The shifting user interface is a training nightmare for my non-computer savvy managers.  What used to be tabs across the top are now text links on the left.  The Page admin panel changes almost every time I log on.  And don't even get me started on the simply stupid dueling column format of the new pages, or the fact that useless information like number of people who liked the site in a given month take up enormous amounts of the timeline's real estate now.  Just look at the page I linked above.  For the first 2-3 scrolls, the right hand column is different data than the left column, but then suddenly it becomes an alternating home for data that at the top only showed up on the left.    I am told that I can now pin a status update to the top, which will be nice, but at the cost of losing the custom landing page we used to have.

And woe be to he who actually develops for the platform, because he may soon find out that it all became wasted effort at the next over-caffeinated random user interface change.  I just did a tiny, minor bit of coding (less than a few hours) that takes my page administrators' status updates and posts them as a news feed on our web site  (ie here for the FB page above).  I could do more interesting things but I have absolutely no confidence that, for example, the FB page RSS feed I used will still be supported tomorrow.

  • Joseph K

    Your recreation.gov link doesn't work. Looks like you misspelled it "recreaton" in the link.

  • Bob Smith

    Youtube does the same stupid things. For example, their dropdown for playlists no longer sorts alphabetically, it now sorts by the date you created the playlist. They even have the gall to claim this works better for the average user.
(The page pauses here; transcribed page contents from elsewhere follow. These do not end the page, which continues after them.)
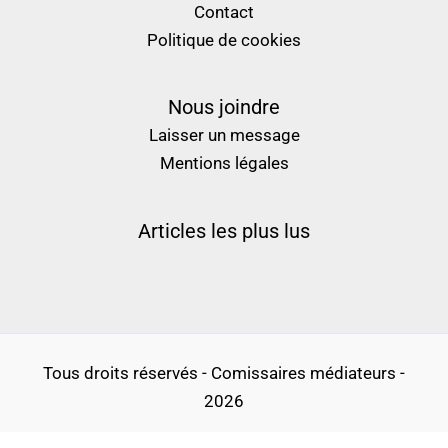
Contact
Politique de cookies
Nous joindre
Laisser un message
Mentions légales
Articles les plus lus
Tous droits réservés - Comissaires médiateurs -
2026
Politique de confidentialité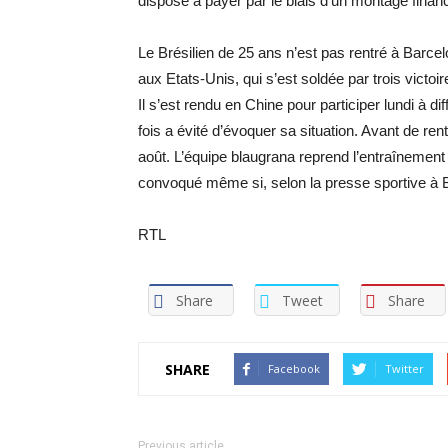
disposé à payer par le biais d’un montage fina
Le Brésilien de 25 ans n’est pas rentré à Barce
aux Etats-Unis, qui s’est soldée par trois victo
Il s’est rendu en Chine pour participer lundi à 
fois a évité d’évoquer sa situation. Avant de rent
août. L’équipe blaugrana reprend l’entraînement
convoqué même si, selon la presse sportive à Bar
RTL
Share
Tweet
Share
SHARE
Facebook
Twitter
Previous article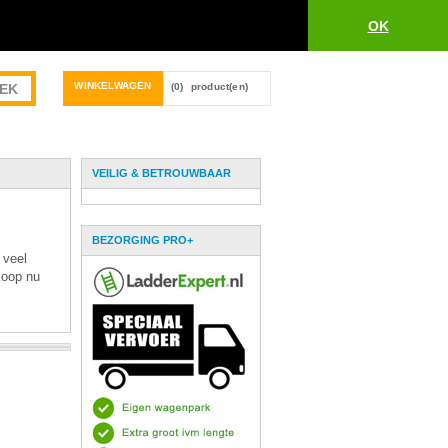
OK
WINKELWAGEN
(0)
product(en)
VEILIG & BETROUWBAAR
BEZORGING PRO+
 veel
 Koop nu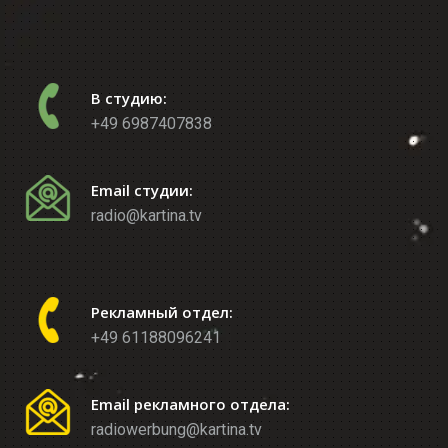
В студию:
+49 6987407838
Email студии:
radio@kartina.tv
Рекламный отдел:
+49 61188096241
Email рекламного отдела:
radiowerbung@kartina.tv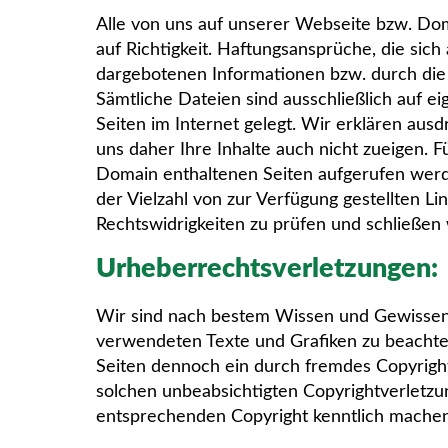
Alle von uns auf unserer Webseite bzw. Do
auf Richtigkeit. Haftungsansprüche, die sic
dargebotenen Informationen bzw. durch die 
Sämtliche Dateien sind ausschließlich auf ei
Seiten im Internet gelegt. Wir erklären ausd
uns daher Ihre Inhalte auch nicht zueigen. Fü
Domain enthaltenen Seiten aufgerufen werden
der Vielzahl von zur Verfügung gestellten Li
Rechtswidrigkeiten zu prüfen und schließen w
Urheberrechtsverletzungen:
Wir sind nach bestem Wissen und Gewissen 
verwendeten Texte und Grafiken zu beachten 
Seiten dennoch ein durch fremdes Copyright 
solchen unbeabsichtigten Copyrightverletz
entsprechenden Copyright kenntlich machen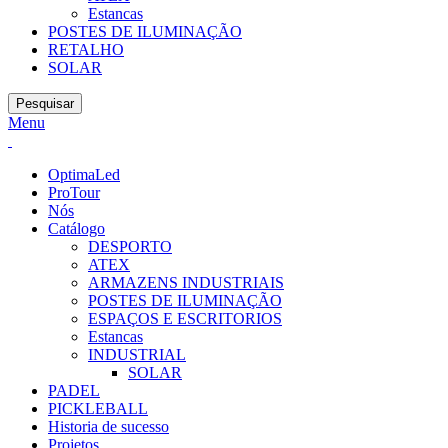
Estancas
POSTES DE ILUMINAÇÃO
RETALHO
SOLAR
Pesquisar
Menu
OptimaLed
ProTour
Nós
Catálogo
DESPORTO
ATEX
ARMAZENS INDUSTRIAIS
POSTES DE ILUMINAÇÃO
ESPAÇOS E ESCRITORIOS
Estancas
INDUSTRIAL
SOLAR
PADEL
PICKLEBALL
Historia de sucesso
Projetos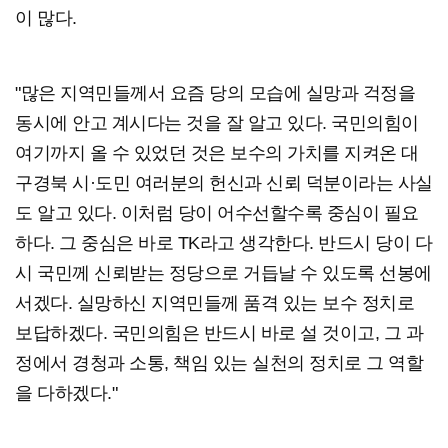
이 많다.
"많은 지역민들께서 요즘 당의 모습에 실망과 걱정을
동시에 안고 계시다는 것을 잘 알고 있다. 국민의힘이
여기까지 올 수 있었던 것은 보수의 가치를 지켜온 대
구경북 시·도민 여러분의 헌신과 신뢰 덕분이라는 사실
도 알고 있다. 이처럼 당이 어수선할수록 중심이 필요
하다. 그 중심은 바로 TK라고 생각한다. 반드시 당이 다
시 국민께 신뢰받는 정당으로 거듭날 수 있도록 선봉에
서겠다. 실망하신 지역민들께 품격 있는 보수 정치로
보답하겠다. 국민의힘은 반드시 바로 설 것이고, 그 과
정에서 경청과 소통, 책임 있는 실천의 정치로 그 역할
을 다하겠다."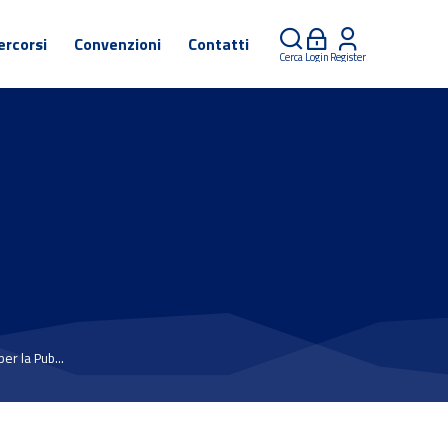
ercorsi
Convenzioni
Contatti
Cerca
Login
Register
r la Pub...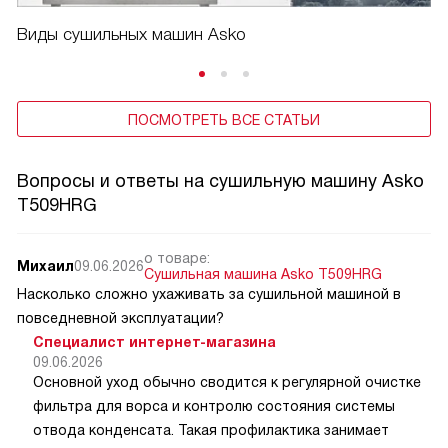
Виды сушильных машин Asko
ПОСМОТРЕТЬ ВСЕ СТАТЬИ
Вопросы и ответы на сушильную машину Asko
T509HRG
о товаре:
Михаил
09.06.2026
Сушильная машина Asko T509HRG
Насколько сложно ухаживать за сушильной машиной в
повседневной эксплуатации?
Специалист интернет-магазина
09.06.2026
Основной уход обычно сводится к регулярной очистке
фильтра для ворса и контролю состояния системы
отвода конденсата. Такая профилактика занимает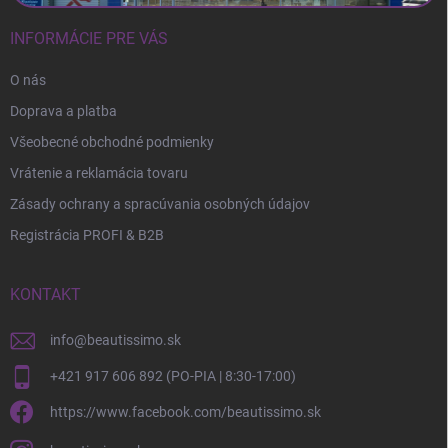
INFORMÁCIE PRE VÁS
O nás
Doprava a platba
Všeobecné obchodné podmienky
Vrátenie a reklamácia tovaru
Zásady ochrany a spracúvania osobných údajov
Registrácia PROFI & B2B
KONTAKT
info
@
beautissimo.sk
+421 917 606 892 (PO-PIA | 8:30-17:00)
https://www.facebook.com/beautissimo.sk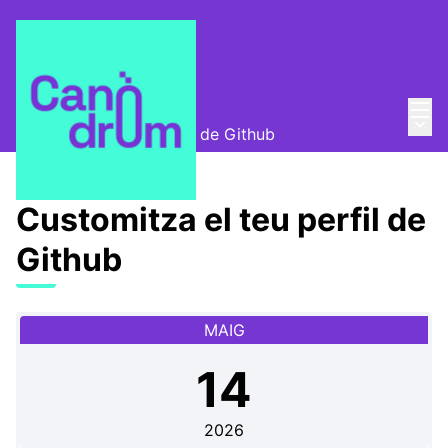
Menú
Entra
Canòdrom Obert
/
Menú 
Customitza el teu perfil de Github
Customitza el teu perfil de
Github
MAIG
14
2026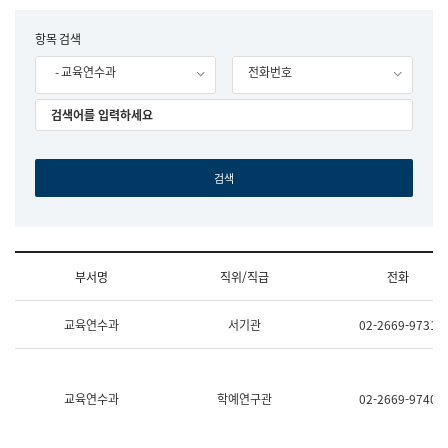
립
국
F
항목 검색
어
o
원
- 교육연수과
전화번호
r
조
m
직
도
국
어
원
원
장
기
획
연
수
부서명
직위/직급
전화
부
기
조
획
교육연수과
서기관
02-2669-9731
직
운
및
영
업
과
무
공
소
공
교육연수과
학예연구관
02-2669-9740
개
언
(부
어
서
과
  • http://www.horton-brasses.com Orion

    I agree with your assessment of the new FB business page. It doesn't make sense to admin it and it doesn't make sense from the POV of the "fan". Some things stick at the top for no apparent reason-though you can feature certain posts- and it may change tomorrow. On one hand-you get what you pay for-on the other if Facebook wants to be a dominant company they need businesses to have pages. Businesses need consistency in the page admin and layout. Customers need consistency in the usage. If neither happens soon Facebook will fade away like so many others. Anyway, here is my company page (shameless plug):

    http://www.facebook.com/HortonBrasses

    I heard a great quote on social media the other day. In social media you are not the customer, you are the product. Personal accounts are the product that Facebook and all the rest sell.

  • Allen

    I don't blame you for being cautious and even slightly cynical. But, in all seriousness, what is it about the FB's API and RSS feeds that have you so worried? If you really are that worried, why not pay a 3rd party to deal with the headaches.

    As for the timeline change, I can see why that's a big deal. It's a different paradigm than their previous one. They've introducing a 2nd way of getting at information. They've been very in-the-present, news feed oriented up until the timeline paradigm. Now they have something that they can build on that's more oriented to seeing things other than the present.

  • EarlW

    Welcome to the internet age.
    Hire a younger person (or two) to handle the email and internet updates. One person could also handle multiple sites.
    I know it's tough to let older people go, but you benefit by having a broader reach at less cost. (If I ever visit Arizona, I would certainly stay at some of your campgrounds).

    You probably do your reservations, confirmations and payments over the internet.
    You are saving on stamps, paper, labor, etc.

    I know that I have not snail mailed an invoice for years. It's all email now.